Tras José I y Carlos VI, un especial reinado vino a ser el de la hija de este último, María Teresa, que gobernó desde 1740 hasta 1780 con un aparato de control y vigilancia administrado desde arriba, bajo el control general del gobernante y sus agentes; es lo que se conoció con el nombre de «Estado mecánico». Este mismo sistema también lo siguió su hijo, José II, que fue emperador en colaboración con su madre desde 1765 y luego único monarca de la casa de Habsburgo de 1780 a 1790, fecha en la que fue sucedido por su hermano Leopoldo II, personaje definido como «cínico y manipulador». Dos años después de ascender al trono, Leopoldo falleció a causa de una apoplejía y le sucedió su hijo, el joven Francisco II, que reinaría de 1792 a 1835. Recién estrenado su reinado, Francia declaraba la guerra. De este periodo, el autor destaca el papel fundamental jugado por Clemens von Metternich, cuyo mayor logro está en el mapa de Europa. Napoleón lo había destrozado, pero él lo restauró y dio al nuevo Imperio austriaco una posición hegemónica en el centro del continente.

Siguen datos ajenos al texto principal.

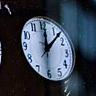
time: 12:07
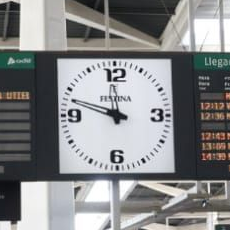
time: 11:48
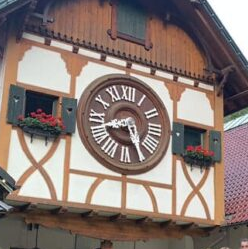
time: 8:25
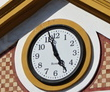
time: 4:56
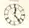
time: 12:23
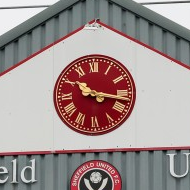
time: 10:16
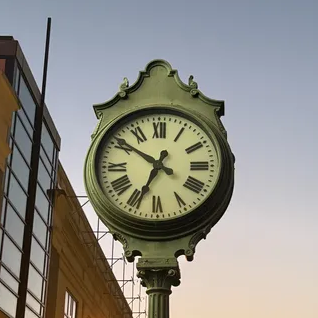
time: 6:50
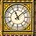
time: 11:08
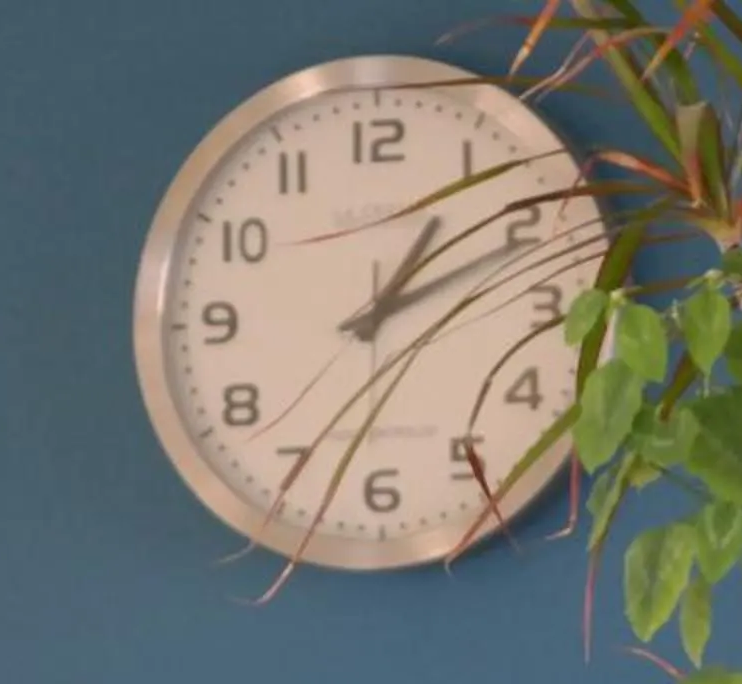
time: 1:11
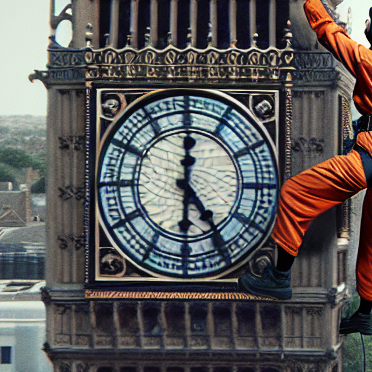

En 1835, Francisco fue sucedido por su hijo Fernando, que padecía raquitismo infantil y epilepsia y, después de considerables desastres y concesiones, en 1848 abdicó a favor de su sobrino, el archiduque Francisco José, quien en menos de veinte años de reinado perdió Lombardía, Venecia y la Confederación Germánica, y pudo mantener Hungría gracias a la intervención de dos personas: la del jurista y político Ferenc Deák y la de la emperatriz Isabel, esposa de Francisco José. A partir de 1867, las muertes violentas se convirtieron en algo habitual en este reinado. En 1889, Rodolfo, el príncipe heredero, se quitó la vida. Sissi, la emperatriz, fue asesinada en Ginebra en 1898 por un anarquista italiano. En junio de 1914, el archiduque y heredero Francisco Fernando y su esposa fueron masacrados por dos tiros mortales disparados por el terrorista serbio Gavrilo Princip. De inmediato, Austria-Hungría declaraba la guerra a Serbia y, seguidamente, Europa toda entraba en guerra. Al finalizar la contienda, el Imperio de los Habsburgo se disolvía en distintos estados-nación independientes.
Estoy del todo de acuerdo con los historiadores y críticos que afirman que este es el mejor y más completo libro que se ha escrito sobre los casi diez siglos de historia de los Habsburgo.